### What to produce:
Where does the word "литературы" show up in the records? Copy every line that has it.
************
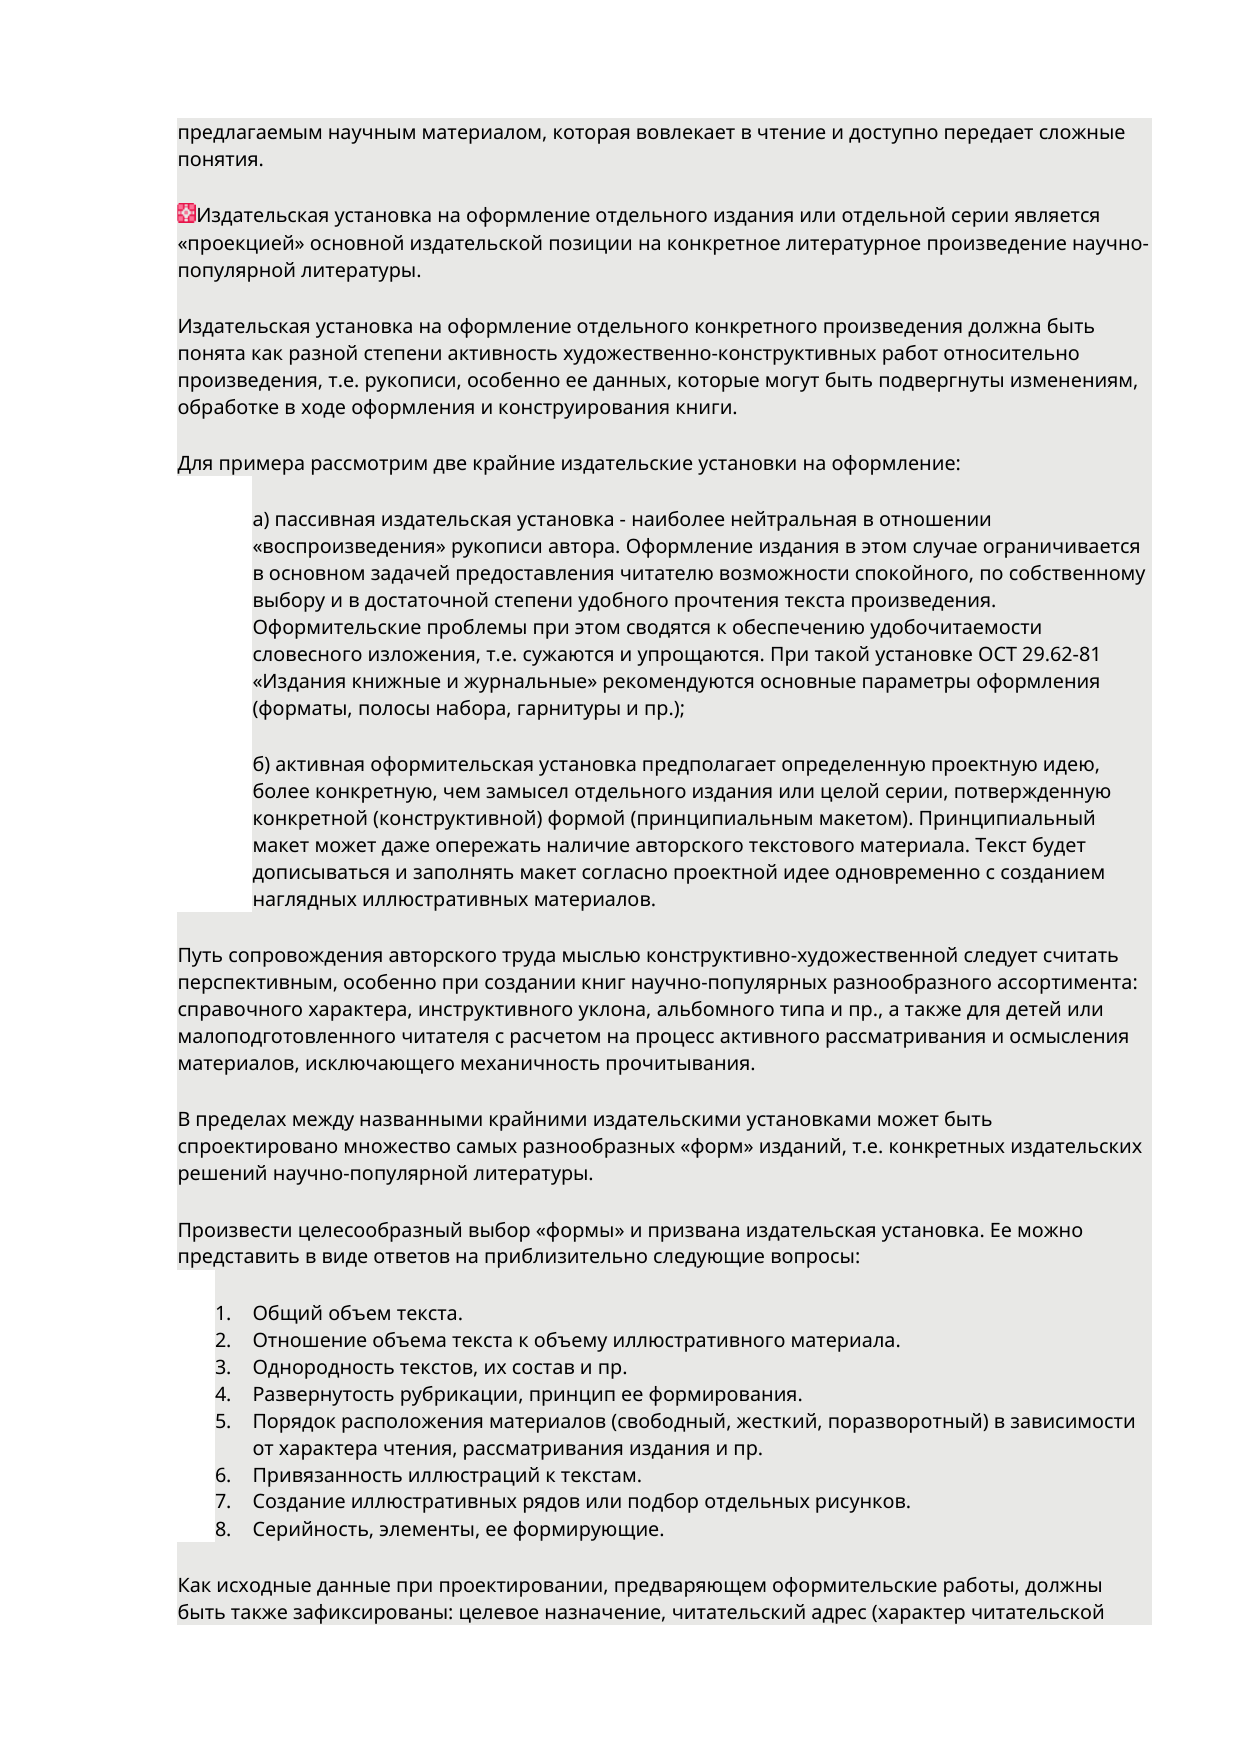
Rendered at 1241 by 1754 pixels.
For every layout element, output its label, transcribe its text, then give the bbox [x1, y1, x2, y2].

text а) пассивная издательская установка - наиболее нейтральная в отношении «воспроизведения» рукописи автора. Оформление издания в этом случае ограничивается в основном задачей предоставления читателю возможности спокойного, по собственному выбору и в достаточной степени удобного прочтения текста произведения. Оформительские проблемы при этом сводятся к обеспечению удобочитаемости словесного изложения, т.е. сужаются и упрощаются. При такой установке ОСТ 29.62-81 «Издания книжные и журнальные» рекомендуются основные параметры оформления (форматы, полосы набора, гарнитуры и пр.); [252, 506, 1152, 721]
list Серийность, элементы, ее формирующие. [215, 1515, 1152, 1542]
text Издательская установка на оформление отдельного издания или отдельной серии является «проекцией» основной издательской позиции на конкретное литературное произведение научно-популярной литературы. [177, 201, 1152, 283]
list Общий объем текста. [215, 1299, 1152, 1326]
text Произвести целесообразный выбор «формы» и призвана издательская установка. Ее можно представить в виде ответов на приблизительно следующие вопросы: [177, 1216, 1152, 1270]
list Развернутость рубрикации, принцип ее формирования. [215, 1380, 1152, 1407]
list Отношение объема текста к объему иллюстративного материала. [215, 1326, 1152, 1353]
list Однородность текстов, их состав и пр. [215, 1353, 1152, 1380]
text Путь сопровождения авторского труда мыслью конструктивно-художественной следует считать перспективным, особенно при создании книг научно-популярных разнообразного ассортимента: справочного характера, инструктивного уклона, альбомного типа и пр., а также для детей или малоподготовленного читателя с расчетом на процесс активного рассматривания и осмысления материалов, исключающего механичность прочитывания. [177, 942, 1152, 1077]
text В пределах между названными крайними издательскими установками может быть спроектировано множество самых разнообразных «форм» изданий, т.е. конкретных издательских решений научно-популярной литературы. [177, 1106, 1152, 1187]
text Издательская установка на оформление отдельного конкретного произведения должна быть понята как разной степени активность художественно-конструктивных работ относительно произведения, т.е. рукописи, особенно ее данных, которые могут быть подвергнуты изменениям, обработке в ходе оформления и конструирования книги. [177, 312, 1152, 420]
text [177, 118, 1152, 172]
list Создание иллюстративных рядов или подбор отдельных рисунков. [215, 1488, 1152, 1515]
list Порядок расположения материалов (свободный, жесткий, поразворотный) в зависимости от характера чтения, рассматривания издания и пр. [215, 1407, 1152, 1461]
list Привязанность иллюстраций к текстам. [215, 1461, 1152, 1488]
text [177, 1571, 1152, 1625]
text б) активная оформительская установка предполагает определенную проектную идею, более конкретную, чем замысел отдельного издания или целой серии, потвержденную конкретной (конструктивной) формой (принципиальным макетом). Принципиальный макет может даже опережать наличие авторского текстового материала. Текст будет дописываться и заполнять макет согласно проектной идее одновременно с созданием наглядных иллюстративных материалов. [252, 751, 1152, 912]
picture [177, 203, 196, 223]
text Для примера рассмотрим две крайние издательские установки на оформление: [177, 449, 1152, 476]
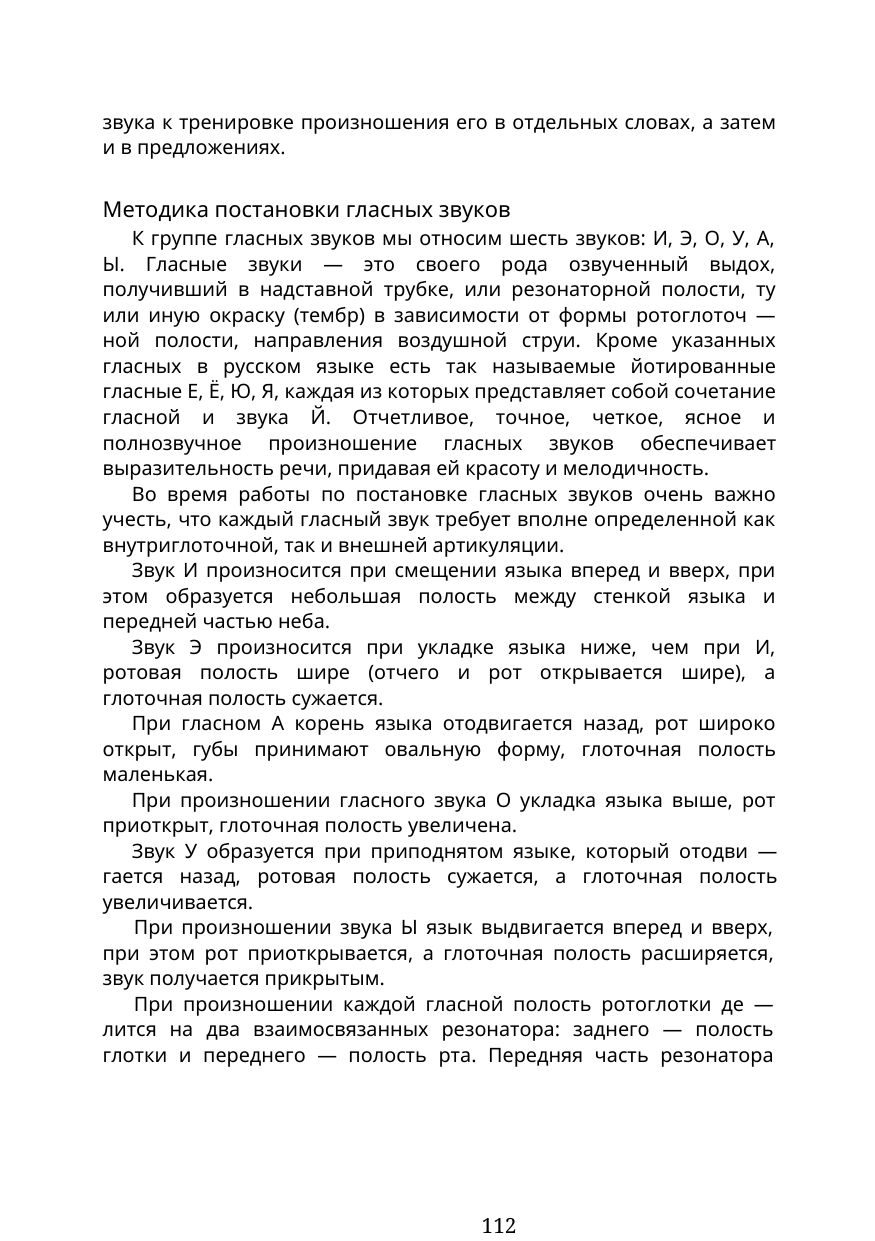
************
### Expected output:
text Издательская установка на оформление отдельного издания или отдельной серии является «проекцией» основной издательской позиции на конкретное литературное произведение научно-популярной литературы. [177, 201, 1152, 283]
text В пределах между названными крайними издательскими установками может быть спроектировано множество самых разнообразных «форм» изданий, т.е. конкретных издательских решений научно-популярной литературы. [177, 1106, 1152, 1187]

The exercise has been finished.